WORK TO COMPLETE — Each line in the records below that has the word "Right" should be copied.

Records contained in a dataset:
"""
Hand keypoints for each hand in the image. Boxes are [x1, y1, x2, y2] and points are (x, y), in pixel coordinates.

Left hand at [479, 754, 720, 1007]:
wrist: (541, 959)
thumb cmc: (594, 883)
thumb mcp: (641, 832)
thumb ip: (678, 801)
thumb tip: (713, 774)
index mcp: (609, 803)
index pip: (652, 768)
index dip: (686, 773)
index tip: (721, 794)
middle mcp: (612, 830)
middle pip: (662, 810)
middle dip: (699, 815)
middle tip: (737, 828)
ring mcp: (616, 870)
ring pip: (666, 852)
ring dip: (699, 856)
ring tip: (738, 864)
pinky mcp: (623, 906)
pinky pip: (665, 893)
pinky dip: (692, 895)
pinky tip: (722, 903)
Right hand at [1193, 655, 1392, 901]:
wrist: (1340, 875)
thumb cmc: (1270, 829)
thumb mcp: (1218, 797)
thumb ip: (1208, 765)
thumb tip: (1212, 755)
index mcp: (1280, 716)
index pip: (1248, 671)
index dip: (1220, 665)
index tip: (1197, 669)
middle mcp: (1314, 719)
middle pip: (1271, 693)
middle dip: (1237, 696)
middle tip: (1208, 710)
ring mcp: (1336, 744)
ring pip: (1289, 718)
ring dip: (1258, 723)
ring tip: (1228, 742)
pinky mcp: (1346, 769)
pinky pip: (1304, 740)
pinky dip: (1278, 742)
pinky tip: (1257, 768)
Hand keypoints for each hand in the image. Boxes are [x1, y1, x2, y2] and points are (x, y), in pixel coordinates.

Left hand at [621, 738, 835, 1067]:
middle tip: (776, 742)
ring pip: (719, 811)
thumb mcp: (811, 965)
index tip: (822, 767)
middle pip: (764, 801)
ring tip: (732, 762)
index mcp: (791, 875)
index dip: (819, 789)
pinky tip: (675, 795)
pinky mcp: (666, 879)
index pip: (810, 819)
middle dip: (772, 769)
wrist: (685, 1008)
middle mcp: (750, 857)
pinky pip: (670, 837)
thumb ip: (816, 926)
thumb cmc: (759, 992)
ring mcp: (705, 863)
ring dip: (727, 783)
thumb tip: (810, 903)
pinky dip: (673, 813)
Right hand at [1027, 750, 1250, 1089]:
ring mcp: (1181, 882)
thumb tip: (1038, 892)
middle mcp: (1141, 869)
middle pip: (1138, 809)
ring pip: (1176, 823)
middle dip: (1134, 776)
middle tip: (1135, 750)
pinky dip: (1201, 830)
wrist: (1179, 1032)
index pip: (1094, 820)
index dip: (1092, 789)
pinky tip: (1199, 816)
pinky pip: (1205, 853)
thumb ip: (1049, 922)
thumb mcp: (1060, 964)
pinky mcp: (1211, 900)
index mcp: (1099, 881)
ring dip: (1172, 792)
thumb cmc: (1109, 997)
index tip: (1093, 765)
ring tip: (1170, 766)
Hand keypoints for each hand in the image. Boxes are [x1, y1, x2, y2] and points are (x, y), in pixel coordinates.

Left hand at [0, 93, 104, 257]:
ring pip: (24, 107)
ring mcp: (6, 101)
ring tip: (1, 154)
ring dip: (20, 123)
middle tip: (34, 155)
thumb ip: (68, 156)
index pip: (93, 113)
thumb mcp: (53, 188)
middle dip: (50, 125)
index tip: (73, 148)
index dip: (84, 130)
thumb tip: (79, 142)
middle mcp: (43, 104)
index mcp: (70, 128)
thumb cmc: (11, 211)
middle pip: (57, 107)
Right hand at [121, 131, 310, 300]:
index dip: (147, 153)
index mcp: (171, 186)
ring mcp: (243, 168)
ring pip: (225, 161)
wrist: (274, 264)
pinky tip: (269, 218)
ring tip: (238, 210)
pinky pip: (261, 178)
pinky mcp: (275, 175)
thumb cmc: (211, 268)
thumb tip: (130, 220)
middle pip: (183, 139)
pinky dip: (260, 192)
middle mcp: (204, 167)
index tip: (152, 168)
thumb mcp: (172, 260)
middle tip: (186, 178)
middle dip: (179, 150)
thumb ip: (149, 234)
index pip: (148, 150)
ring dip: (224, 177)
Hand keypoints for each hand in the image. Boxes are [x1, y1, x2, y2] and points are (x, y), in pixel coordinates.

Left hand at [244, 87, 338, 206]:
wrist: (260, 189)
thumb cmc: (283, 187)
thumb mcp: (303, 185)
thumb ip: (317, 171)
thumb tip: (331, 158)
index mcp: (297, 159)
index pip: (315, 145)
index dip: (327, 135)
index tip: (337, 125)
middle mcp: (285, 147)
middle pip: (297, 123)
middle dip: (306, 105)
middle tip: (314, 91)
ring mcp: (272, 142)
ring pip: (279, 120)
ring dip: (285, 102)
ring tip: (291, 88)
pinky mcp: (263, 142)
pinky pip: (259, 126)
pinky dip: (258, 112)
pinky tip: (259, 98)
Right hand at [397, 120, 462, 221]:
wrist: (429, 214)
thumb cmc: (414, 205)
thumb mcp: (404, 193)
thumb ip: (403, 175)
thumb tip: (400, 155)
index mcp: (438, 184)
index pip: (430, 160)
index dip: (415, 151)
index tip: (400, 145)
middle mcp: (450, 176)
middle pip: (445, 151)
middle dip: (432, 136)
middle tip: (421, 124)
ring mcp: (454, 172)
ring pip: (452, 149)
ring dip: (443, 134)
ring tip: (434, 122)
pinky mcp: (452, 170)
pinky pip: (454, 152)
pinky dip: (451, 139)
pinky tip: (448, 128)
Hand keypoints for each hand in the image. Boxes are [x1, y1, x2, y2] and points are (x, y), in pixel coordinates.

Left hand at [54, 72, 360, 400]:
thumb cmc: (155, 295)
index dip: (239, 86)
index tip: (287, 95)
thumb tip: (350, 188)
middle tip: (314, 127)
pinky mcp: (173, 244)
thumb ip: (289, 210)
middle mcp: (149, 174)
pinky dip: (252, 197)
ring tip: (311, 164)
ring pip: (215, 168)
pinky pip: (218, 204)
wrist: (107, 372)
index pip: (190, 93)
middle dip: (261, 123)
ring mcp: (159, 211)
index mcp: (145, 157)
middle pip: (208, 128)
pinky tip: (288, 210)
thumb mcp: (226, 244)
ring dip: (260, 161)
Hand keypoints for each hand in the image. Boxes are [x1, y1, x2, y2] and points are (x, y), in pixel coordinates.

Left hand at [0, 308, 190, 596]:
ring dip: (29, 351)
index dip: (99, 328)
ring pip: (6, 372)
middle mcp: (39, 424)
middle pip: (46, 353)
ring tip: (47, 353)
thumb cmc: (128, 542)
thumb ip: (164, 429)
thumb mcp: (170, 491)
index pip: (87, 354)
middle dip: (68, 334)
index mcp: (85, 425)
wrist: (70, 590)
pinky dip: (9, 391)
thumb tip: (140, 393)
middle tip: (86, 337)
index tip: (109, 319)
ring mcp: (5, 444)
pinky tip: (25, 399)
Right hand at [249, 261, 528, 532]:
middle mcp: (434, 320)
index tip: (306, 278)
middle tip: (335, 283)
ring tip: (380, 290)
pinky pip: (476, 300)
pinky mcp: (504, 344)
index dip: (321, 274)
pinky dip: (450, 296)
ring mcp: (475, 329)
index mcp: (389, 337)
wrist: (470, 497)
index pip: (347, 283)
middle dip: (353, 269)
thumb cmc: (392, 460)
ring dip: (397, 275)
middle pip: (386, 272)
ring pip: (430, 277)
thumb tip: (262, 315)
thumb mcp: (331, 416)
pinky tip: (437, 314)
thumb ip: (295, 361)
"""
WRITTEN REPLY —
Right hand at [1193, 655, 1392, 901]:
Right hand at [1027, 750, 1250, 1089]:
Right hand at [121, 131, 310, 300]:
Right hand at [397, 120, 462, 221]:
Right hand at [249, 261, 528, 532]:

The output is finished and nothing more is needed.